Serenata Dal Balcone alla piazza

Sincerità che scioglie e libera

Gradualmente si riuniscono in piazza Concordia i fan di Emma Nolde, i loro amici, passanti incuriositi, e commensali e camerieri dai bar vicini lanciano occhiate d’attesa. Anche in mezzo alle conversazioni, gli sguardi gravitano pronti verso la terrazza da cui lei uscirà. La folla in piedi si allarga fino alle vie adiacenti- sempre con i nasi volti in su- mentre il cielo lascia spazio alle luci puntate sul terrazzo.

Finalmente esce: osserva i tetti davanti a lei dopo le prime note di chitarra per vedere come risuonano nella sera. Da quel momento in poi è attraversata dal flusso della musica. Con i suoi versi più d’impatto non riesce a fare a meno di rafforzare il suo ballo altalenante con un calcio nell’aria o un cenno col capo, come a dire “sì è proprio così” mentre libera corpo e voce nell’ampia piazza. Incoraggia a partecipare battendo le mani e la folla si fa sempre più fluida- con salti e onde e ululati di passione- intanto canta Tuttoscorre e si lascia andare a quel suono e quelle parole che risalgono dai suoi abissi più trasparenti.

Confessa la sua gratitudine mentre riaccorda la chitarra e racconta da dove vengono le sue canzoni:

« a volte perdere qualcuno è un modo per alleggerirsi »

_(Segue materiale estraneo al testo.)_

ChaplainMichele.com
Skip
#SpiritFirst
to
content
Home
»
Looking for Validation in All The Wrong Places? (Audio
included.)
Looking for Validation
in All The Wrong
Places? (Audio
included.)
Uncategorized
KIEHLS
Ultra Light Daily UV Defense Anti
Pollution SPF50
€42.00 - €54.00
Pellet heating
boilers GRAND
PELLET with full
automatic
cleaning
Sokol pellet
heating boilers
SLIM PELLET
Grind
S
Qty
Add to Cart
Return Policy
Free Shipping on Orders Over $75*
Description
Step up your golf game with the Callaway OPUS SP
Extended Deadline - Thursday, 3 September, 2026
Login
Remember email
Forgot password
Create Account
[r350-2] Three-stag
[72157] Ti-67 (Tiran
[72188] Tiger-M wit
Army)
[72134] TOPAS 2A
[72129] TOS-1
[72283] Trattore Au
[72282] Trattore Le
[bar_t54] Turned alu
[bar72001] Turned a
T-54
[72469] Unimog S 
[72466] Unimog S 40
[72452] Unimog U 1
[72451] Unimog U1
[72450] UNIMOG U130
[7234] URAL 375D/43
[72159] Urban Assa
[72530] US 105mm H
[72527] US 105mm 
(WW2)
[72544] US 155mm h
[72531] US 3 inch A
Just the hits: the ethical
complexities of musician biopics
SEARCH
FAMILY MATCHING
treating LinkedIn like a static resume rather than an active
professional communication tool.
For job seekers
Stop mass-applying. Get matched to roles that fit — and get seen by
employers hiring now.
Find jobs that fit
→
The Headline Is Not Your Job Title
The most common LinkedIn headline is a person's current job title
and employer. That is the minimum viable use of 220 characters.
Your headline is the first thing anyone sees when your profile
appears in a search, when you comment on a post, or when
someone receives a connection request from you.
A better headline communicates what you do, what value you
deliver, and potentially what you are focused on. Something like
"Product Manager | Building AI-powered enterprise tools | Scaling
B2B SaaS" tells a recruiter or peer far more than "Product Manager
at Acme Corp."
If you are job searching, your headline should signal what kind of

poi ad un tratto si lancia in un riadattamento malinconico di Occhi di Zucchero. Quando arriva al verso che la tocca di più - “io mi vedo solo se tu vedi me” - invita il pubblico a ripetere in coro e unirsi nel canto. Con i primi accordi di 2, spiega che basta essere in due per avere coraggio e non essere timida; una signora annuisce e alza le mani in ringraziamento, mentre le coppie si abbracciano. I suoi testi parlano delle emozioni che accomunano tutti, e il fatto che lei canti a tutta la città la sua rabbia e le sue paure più segrete non può che rassicurare la folla, spingendola ad abbandonarsi con lei in questo sincero flusso musicale.

Uscita sul balcone non lascia nulla dentro. Mostra tutto ciò che può dare, inclusa l’accordatura della sua unica chitarra (senza cui, confessa, non potrebbe fare le stesse canzoni: ci ha provato ma non vengono). Allora batte sulla cassa della chitarra e si dà il ritmo mentre pizzica le corde, usando rime per dare peso e risonanza ai suoi testi, così personali, eppure familiari per ogni ascoltatore. Alla fine vorrebbe fossero le vie e la piazza a intonare l’ultima canzone, ma l’energia della musica è così forte dentro di lei che non riesce a contenersi: deve cantarla subito fino in fondo.